■ Instruções ■
[a] Por favor, transcreva do trecho selecionado a parte que vai de "Em Espanha, França, Itália" a "(Lazio, Spartak Moscovo).", substituindo "Inglaterra" por "Alemanha".
[b] Segundo o trecho selecionado, que régua se costuma usar em Portugal para medir a grandeza de um clube?

A grandeza de um clube pode ser medida de várias formas, em Portugal costumamos usar a régua dos títulos. É real e na verdade é a base de sustentação de qualquer instituição que compete, as vitórias dinamizam a actualidade e trazem adeptos. Mas há mais. Gosto de pensar que os Sportinguistas são mais inteligentes que o senhor de bigode que no balcão da tasca bebe o seu copo de vinho e coçando a orelha com a unha faz comentários sobre o tempo dos 5 violinos.

Ser grande normalmente significa ter muitos adeptos, muitos sócios, uma grande massa de números que movem dinheiro, assistências no estádio, muito merchandising que se estende até ao vinho, corta-unhas e seguros automóveis. Alguns vêem para além do volume e procuram o valor, a cultura e a identidade, quanto a mim esses são os grandes clubes de futebol – as associações de ideias e formas de estar no desporto.

Se pensarmos quais são os clubes grandes do mundo, dificilmente não escolheremos o Flamengo, Boca Juniors, Ajax, Juventus, Barcelona, Real Madrid, Bordéus, Bayern Munique e Manchester United. Na última década têm aparecido outros que sendo ricos e bem geridos não são “grandes”. Clubes como o Chelsea, Zenit, PSV, Dortmund, Lyon e Twente ainda não têm história, mas têm boas gestões financeiras e desportivas. Falta-lhes a cultura e isso vem com a defesa e patrocínio de valores diferentes que os distingam da “multidão” de todos os que ganham.

Em Espanha, França, Itália e Inglaterra um clube de futebol é uma associação de adeptos da mesma região e por isso reflecte a identidade de uma cidade ou província, às vezes com línguas e nacionalidades diferentes e até movimentos separatistas associados (Barcelona, Atl.Bilbao) chega mesmo a haver clubes com identificações políticas (Lazio, Spartak Moscovo).

■ Material fornecido ■
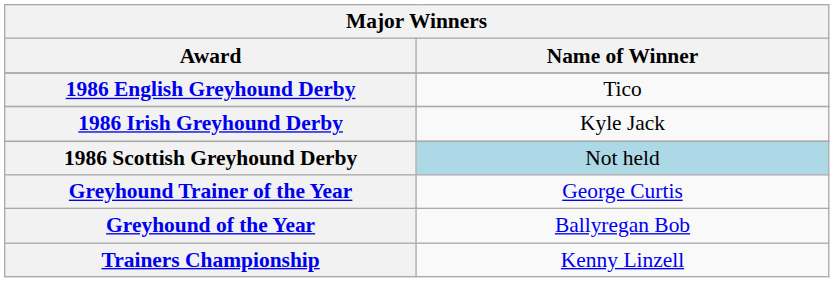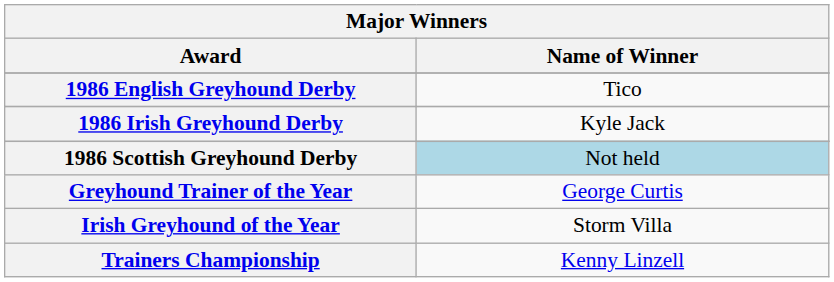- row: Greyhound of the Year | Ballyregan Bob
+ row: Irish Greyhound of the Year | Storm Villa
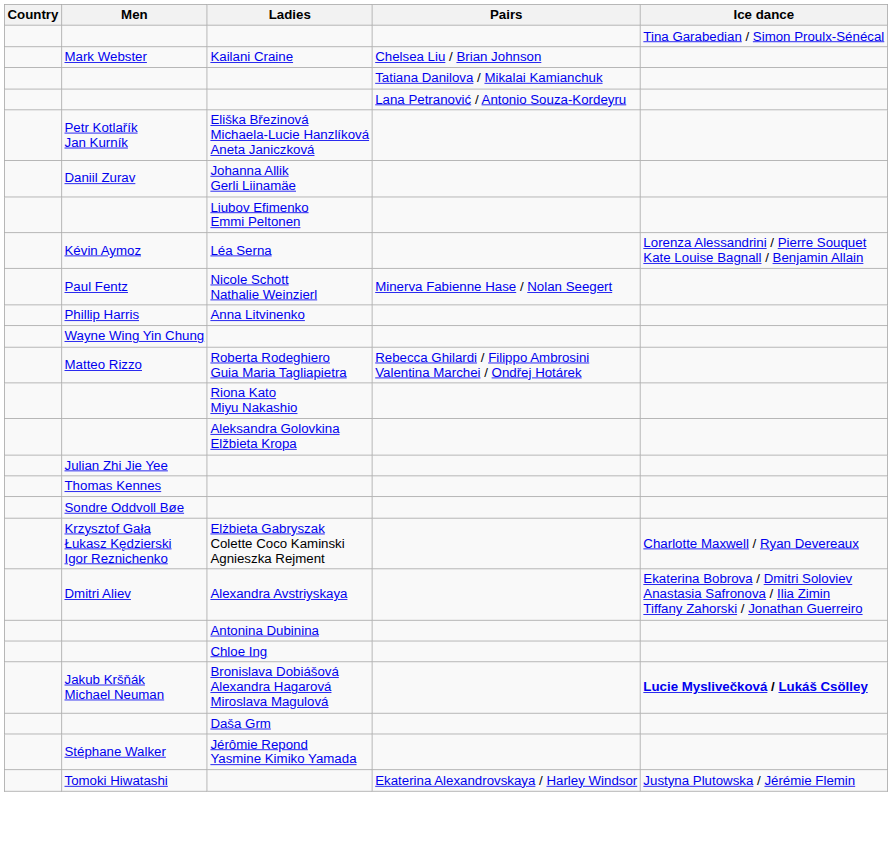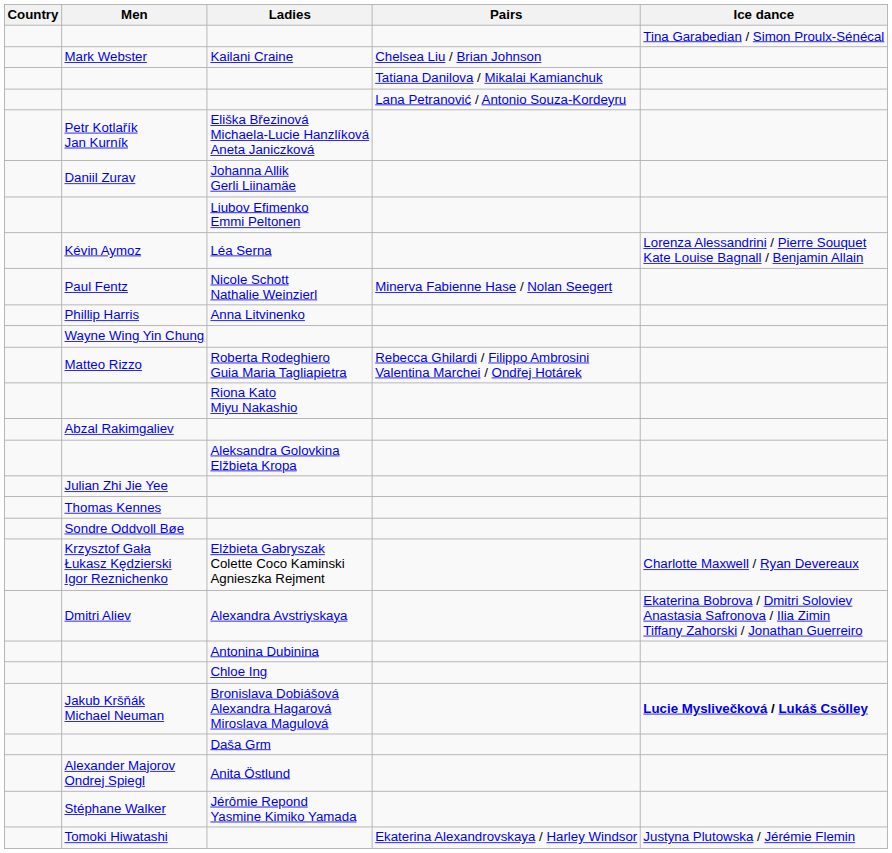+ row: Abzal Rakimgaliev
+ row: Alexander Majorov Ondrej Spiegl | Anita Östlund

■ Respostas por tarefa ■
[a]
Em Espanha, França, Itália e Alemanha um clube de futebol é uma associação de adeptos da mesma região e por isso reflecte a identidade de uma cidade ou província, às vezes com línguas e nacionalidades diferentes e até movimentos separatistas associados (Barcelona, Atl.Bilbao) chega mesmo a haver clubes com identificações políticas (Lazio, Spartak Moscovo).

[b] A régua dos títulos.